Collected data
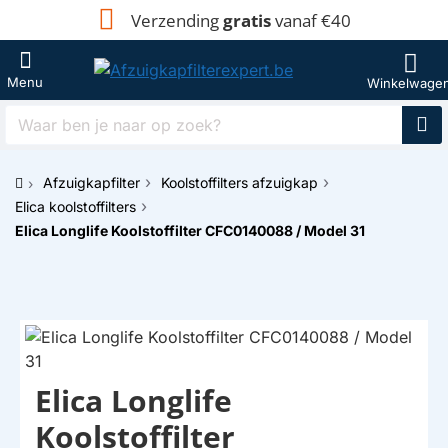
Verzending
gratis
vanaf €40
Waar
ben
je
Afzuigkapfilter
Koolstoffilters afzuigkap
naar
h
op
Elica koolstoffilters
o
zoek?
Elica Longlife Koolstoffilter CFC0140088 / Model 31
m
e
Elica Longlife
Koolstoffilter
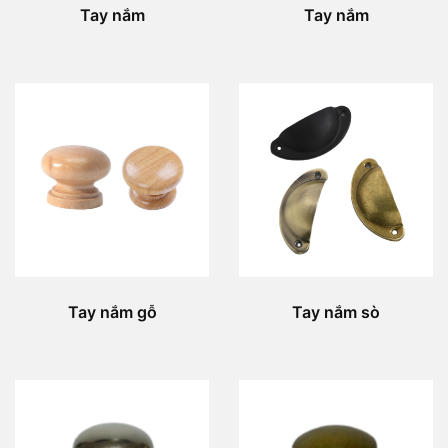
Tay nắm
Tay nắm
Tay nắm gỗ
Tay nắm sò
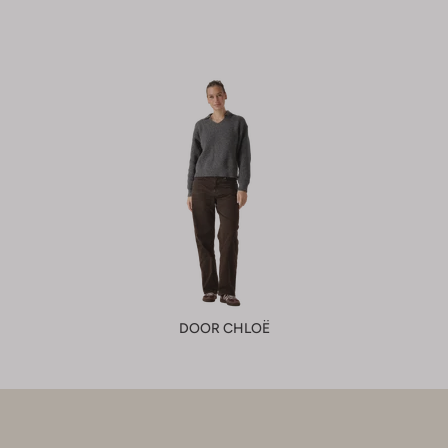
DOOR CHLOË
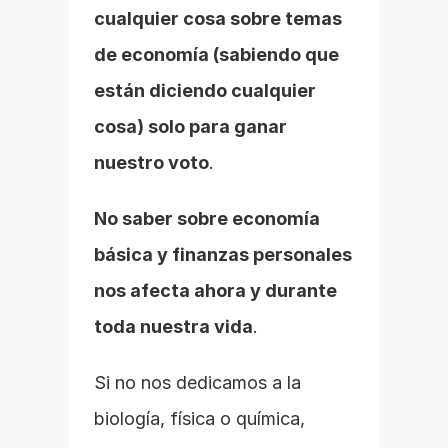
cualquier cosa sobre temas 
de economía (sabiendo que 
están diciendo cualquier 
cosa) solo para ganar 
nuestro voto
.
No saber sobre economía 
básica y finanzas personales 
nos afecta ahora y durante 
toda nuestra vida
.
Si no nos dedicamos a la 
biología, física o química, 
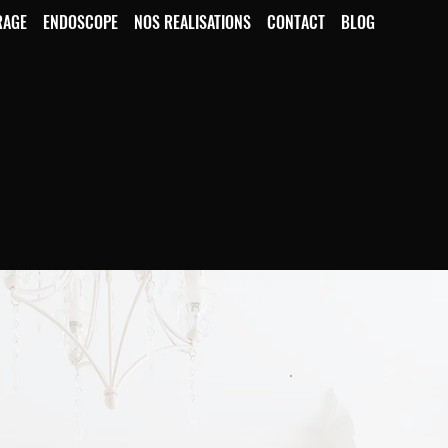
RAGE
ENDOSCOPE
NOS REALISATIONS
CONTACT
BLOG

◆ **WHAT THE EXERCISE ASKS**:
Your copy should match every entry above exactly and contain no pictures.

◆ **TASK RESPONSE**:
Verzending
gratis
vanaf €40
Waar
ben
je
Afzuigkapfilter
Koolstoffilters afzuigkap
naar
h
op
Elica koolstoffilters
o
zoek?
Elica Longlife Koolstoffilter CFC0140088 / Model 31
m
e
Elica Longlife
Koolstoffilter
Tay nắm
Tay nắm
Tay nắm gỗ
Tay nắm sò
DOOR CHLOË
cualquier cosa sobre temas 
de economía (sabiendo que 
están diciendo cualquier 
cosa) solo para ganar 
nuestro voto
.
No saber sobre economía 
básica y finanzas personales 
nos afecta ahora y durante 
toda nuestra vida
.
Si no nos dedicamos a la 
biología, física o química, 
RAGE
ENDOSCOPE
NOS REALISATIONS
CONTACT
BLOG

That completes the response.